Batch prerenders also accept `--target mesh-center` and write the targeting policy,
mesh bounds, target point, camera pose, and render-health summary into the generated
manifest/index JSON. Live `RenderOutput` and `BatchRenderOutput` values also carry
`target_point` and `targeting_policy`, so consumers do not need to recompute the
rotated mesh-center pivot from manifest metadata.
### Library (Rust)
Add to your `Cargo.toml`:
```toml
[dependencies]
bevy-sensor = "0.4"
```
Use in your code:
```rust
use bevy_sensor::{render_to_buffer, RenderConfig, ViewpointConfig, ObjectRotation};
use std::path::Path;
fn main() -> Result<(), Box<dyn std::error::Error>> {
// 1. Configure
let config = RenderConfig::tbp_default(); // 64x64, TBP intrinsics
let viewpoint = bevy_sensor::generate_viewpoints(&ViewpointConfig::default())[0];
let rotation = ObjectRotation::identity();
let object_path = Path::new("/tmp/ycb/003_cracker_box");
// 2. Render to memory (RGBA + Depth)
let output = render_to_buffer(object_path, &viewpoint, &rotation, &config)?;
println!("Captured {}x{} image", output.width, output.height);
Ok(())
}
```
For YCB parity runs where the mesh's visual center is not the source origin,
generate the same TBP orbit around the rotated mesh AABB center:
```rust
use bevy_sensor::{
generate_targeted_viewpoints, render_to_buffer_with_target, ObjectRotation, RenderConfig,
TargetingPolicy, ViewpointConfig,
};
use std::path::Path;
fn render_centered() -> Result<(), Box<dyn std::error::Error>> {
let object_path = Path::new("/tmp/ycb/033_spatula");
let config = RenderConfig::tbp_default();
let rotation = ObjectRotation::new(0.0, 90.0, 0.0);
let targeted = generate_targeted_viewpoints(
object_path,
&ViewpointConfig::default(),
&rotation,
&TargetingPolicy::MeshCenter,
)?;
let output = render_to_buffer_with_target(
object_path,
&targeted.viewpoints[0],
&rotation,
&config,
targeted.target_point,
targeted.policy.clone(),
)?;
let health = output.health();
let surface_point = output.center_surface_point_world();
println!(
"{:?} {:?} {:?}",
output.target_point, health.center_foreground, surface_point
);
Ok(())
}
```
### YCB Helpers
The public `ycb` module is the supported downstream surface for dataset selection and retrieval:
```rust
use bevy_sensor::ycb::{download_objects, REPRESENTATIVE_OBJECTS, TBP_STANDARD_OBJECTS};
fn plan_downloads() {
assert_eq!(REPRESENTATIVE_OBJECTS.len(), 3);
assert_eq!(TBP_STANDARD_OBJECTS.len(), 10);
let future = download_objects("/tmp/ycb", &["003_cracker_box"]);
drop(future);
}
```
NeoCortx binds to this YCB helper surface directly. If it changes, release the crate promptly so downstream builds move forward on published versions instead of long-lived local patches.
## Troubleshooting
### WSL2 Support
WSL2 does not support native Vulkan window surfaces well. This project defaults to the **WebGPU** backend on WSL2, which works reliably for headless rendering.
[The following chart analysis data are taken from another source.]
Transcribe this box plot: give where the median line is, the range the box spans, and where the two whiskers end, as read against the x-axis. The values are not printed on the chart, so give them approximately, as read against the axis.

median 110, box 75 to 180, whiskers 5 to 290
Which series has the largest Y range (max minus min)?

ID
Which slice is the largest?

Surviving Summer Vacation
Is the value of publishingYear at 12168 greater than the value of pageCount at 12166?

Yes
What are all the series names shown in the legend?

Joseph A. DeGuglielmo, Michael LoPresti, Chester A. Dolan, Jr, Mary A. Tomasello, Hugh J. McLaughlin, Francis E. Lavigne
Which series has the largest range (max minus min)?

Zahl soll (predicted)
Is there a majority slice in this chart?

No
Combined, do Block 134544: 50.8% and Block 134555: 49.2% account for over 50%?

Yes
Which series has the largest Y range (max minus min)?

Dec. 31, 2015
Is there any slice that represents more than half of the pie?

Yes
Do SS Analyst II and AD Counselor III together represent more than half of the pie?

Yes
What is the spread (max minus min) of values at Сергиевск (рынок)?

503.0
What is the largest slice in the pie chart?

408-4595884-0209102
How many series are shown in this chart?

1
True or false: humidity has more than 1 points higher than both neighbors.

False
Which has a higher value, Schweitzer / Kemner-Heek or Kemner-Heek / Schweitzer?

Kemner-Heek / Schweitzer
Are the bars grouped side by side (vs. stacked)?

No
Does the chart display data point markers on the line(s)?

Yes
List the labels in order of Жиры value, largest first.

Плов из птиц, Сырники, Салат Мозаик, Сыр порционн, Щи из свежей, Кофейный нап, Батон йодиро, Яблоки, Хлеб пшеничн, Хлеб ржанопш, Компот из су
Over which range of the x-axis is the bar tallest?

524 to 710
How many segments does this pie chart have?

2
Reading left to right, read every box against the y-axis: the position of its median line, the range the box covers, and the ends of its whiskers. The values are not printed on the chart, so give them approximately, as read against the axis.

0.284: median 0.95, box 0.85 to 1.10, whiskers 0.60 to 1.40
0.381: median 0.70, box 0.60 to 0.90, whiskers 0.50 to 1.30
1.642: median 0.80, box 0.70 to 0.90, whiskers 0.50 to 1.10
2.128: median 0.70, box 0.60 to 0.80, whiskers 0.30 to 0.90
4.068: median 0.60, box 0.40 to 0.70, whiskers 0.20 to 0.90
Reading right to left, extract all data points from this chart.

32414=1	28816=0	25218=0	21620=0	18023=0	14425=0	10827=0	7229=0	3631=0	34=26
* **Fix:** Ensure you have up-to-date GPU drivers on Windows.
### Software Rendering (No GPU)
If you absolutely have no GPU, you can try software rendering (slow, potential artifacts):
```bash
LIBGL_ALWAYS_SOFTWARE=1 GALLIUM_DRIVER=llvmpipe cargo run --release
```
The library uses true headless rendering with `RenderTarget::Image` - no display or window surface required.
## Development Posture
- Prefer fixes in the owning repo: renderer and sensor issues belong here, YCB download/layout issues belong in `ycbust`.
- Local path dependencies are fine during fast iteration, but stable downstream integrations should move back to released versions.
- Throughput and Rust-native efficiency matter because this crate sits on NeoCortx's benchmark path.